# **Critique her before and after!!!**



## taybug (Jul 10, 2007)

Wow she looks amazing!

Good job!


----------



## meggymoo (Mar 10, 2007)

Well done, she looks fantastic.  

I love seeing before and after pics. She looks like a totally different horse. :wink:


----------



## Equina (Jul 28, 2007)

What an amazing transformation! She is beautiful! 

And since this is the critique forum... =) Keep those elbows in! After showing strictly equitation classes for a couple years, I'm a stickler for "eyes up, heels down, elbows in!" I know, you're probably concentrating on your mare's development (great job!). I'm a slender rider (like you) and my trainer would always get after me to keep my elbows in because I didn't have any extra "chub" on my sides to fill in the gap!

Anyways, keep up the good work!


----------



## LoveMyAppy (Jul 2, 2007)

She looks tons better!! Good job!

Oh and you live about 40 minutes from me 8)


----------



## D-izzle (Jan 20, 2007)

What a dramatic transformation...for both of you for the most part. You both look way more confident!!


----------



## brittx6x6 (Mar 4, 2007)

LoveMyAppy where do you live in PA?? I live about 20 min from pittsburgh so I'm not in the city...ha ha ha..horses in the city of pittsburgh would be weird.


----------



## Eventer Gal (May 15, 2007)

:shock: WOWY she's nice


----------



## squirejoe (Jul 29, 2007)

The before and after is incredible. Big hug for your hard work.


----------



## Kiki (Feb 7, 2007)

Nice horse and you dont look bad









EEEEEKKK NEON GREEN SADDLE CLOTH AND GIRTH



ARRRRRRRRRRGGGGGHHHH!!!


----------



## horse_luver4e (Jul 12, 2007)

Shes beautiful! Love the lime green saddle pad and girth!


----------



## Sara (Jul 6, 2007)

Wonderful difference, congrats on a good job.


----------



## Ellie (May 16, 2007)

I literally said "HOLY CRAP!" she is beautiful, you have done a wonderful job!  one thing, pull your elbows in and your hands up a little and your toes pointing forward, but other than that you two look like the perfect match.
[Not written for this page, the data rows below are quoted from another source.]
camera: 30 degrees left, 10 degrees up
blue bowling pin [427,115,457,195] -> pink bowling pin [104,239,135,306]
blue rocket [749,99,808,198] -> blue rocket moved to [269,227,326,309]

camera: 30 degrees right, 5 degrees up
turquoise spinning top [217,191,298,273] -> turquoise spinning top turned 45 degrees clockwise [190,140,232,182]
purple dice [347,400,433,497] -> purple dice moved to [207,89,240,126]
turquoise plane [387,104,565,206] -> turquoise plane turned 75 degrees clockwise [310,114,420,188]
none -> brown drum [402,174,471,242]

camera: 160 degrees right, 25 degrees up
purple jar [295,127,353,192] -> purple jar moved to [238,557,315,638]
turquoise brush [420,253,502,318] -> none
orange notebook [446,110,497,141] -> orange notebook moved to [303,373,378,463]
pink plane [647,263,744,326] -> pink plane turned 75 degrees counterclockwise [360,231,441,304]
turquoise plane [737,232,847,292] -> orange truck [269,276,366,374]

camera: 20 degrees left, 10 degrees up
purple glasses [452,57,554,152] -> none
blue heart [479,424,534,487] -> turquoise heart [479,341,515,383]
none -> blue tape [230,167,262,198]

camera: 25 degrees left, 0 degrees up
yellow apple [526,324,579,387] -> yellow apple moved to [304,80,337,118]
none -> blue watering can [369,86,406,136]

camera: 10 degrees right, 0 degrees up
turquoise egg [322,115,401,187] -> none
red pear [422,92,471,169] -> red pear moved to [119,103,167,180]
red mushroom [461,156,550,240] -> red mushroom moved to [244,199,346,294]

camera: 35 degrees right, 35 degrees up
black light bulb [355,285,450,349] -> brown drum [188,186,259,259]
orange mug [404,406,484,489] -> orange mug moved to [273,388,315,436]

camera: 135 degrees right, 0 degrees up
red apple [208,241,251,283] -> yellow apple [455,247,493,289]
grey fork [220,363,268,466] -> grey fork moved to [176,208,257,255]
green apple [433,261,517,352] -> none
P.S I love the saddle blanket and girth! :wink:


----------



## xxxMYSTYxxx (Aug 4, 2007)

wow she looks great!


----------



## [email protected] (Sep 14, 2007)

Wow that's amazing! I love the nice bend in her neck and it looks like she's an average mover! Great ob! Some people are to stupid to see the potential every horse has! You should be proud!


----------



## KANSAS_TWISTER (Feb 23, 2007)

wow what agreat transformation, she looks really good, and come on people, we torture our horses with odd color saddle pad all the time. think of how they feel..lol


----------



## Gidget_Lvr101 (Sep 16, 2007)

wow! she does look like she has come a long way. hope it contines. and she looks like a good mover.


----------



## brittx6x6 (Mar 4, 2007)

Aw thanks eveybody.

I have to agree with ponygirllizzie when she said "some people are to stupid to see the potential every horse has!" because no one believed me that Annie could be this good and she is still improving. She used to never be able to do anything and she would run off with people, but when I rode her I wasn't rough on her and she seemed to understand I wasn't going to hurt her. She never purposely tries to get me off, unlike she does to other people, so we have built a great trust bond.


----------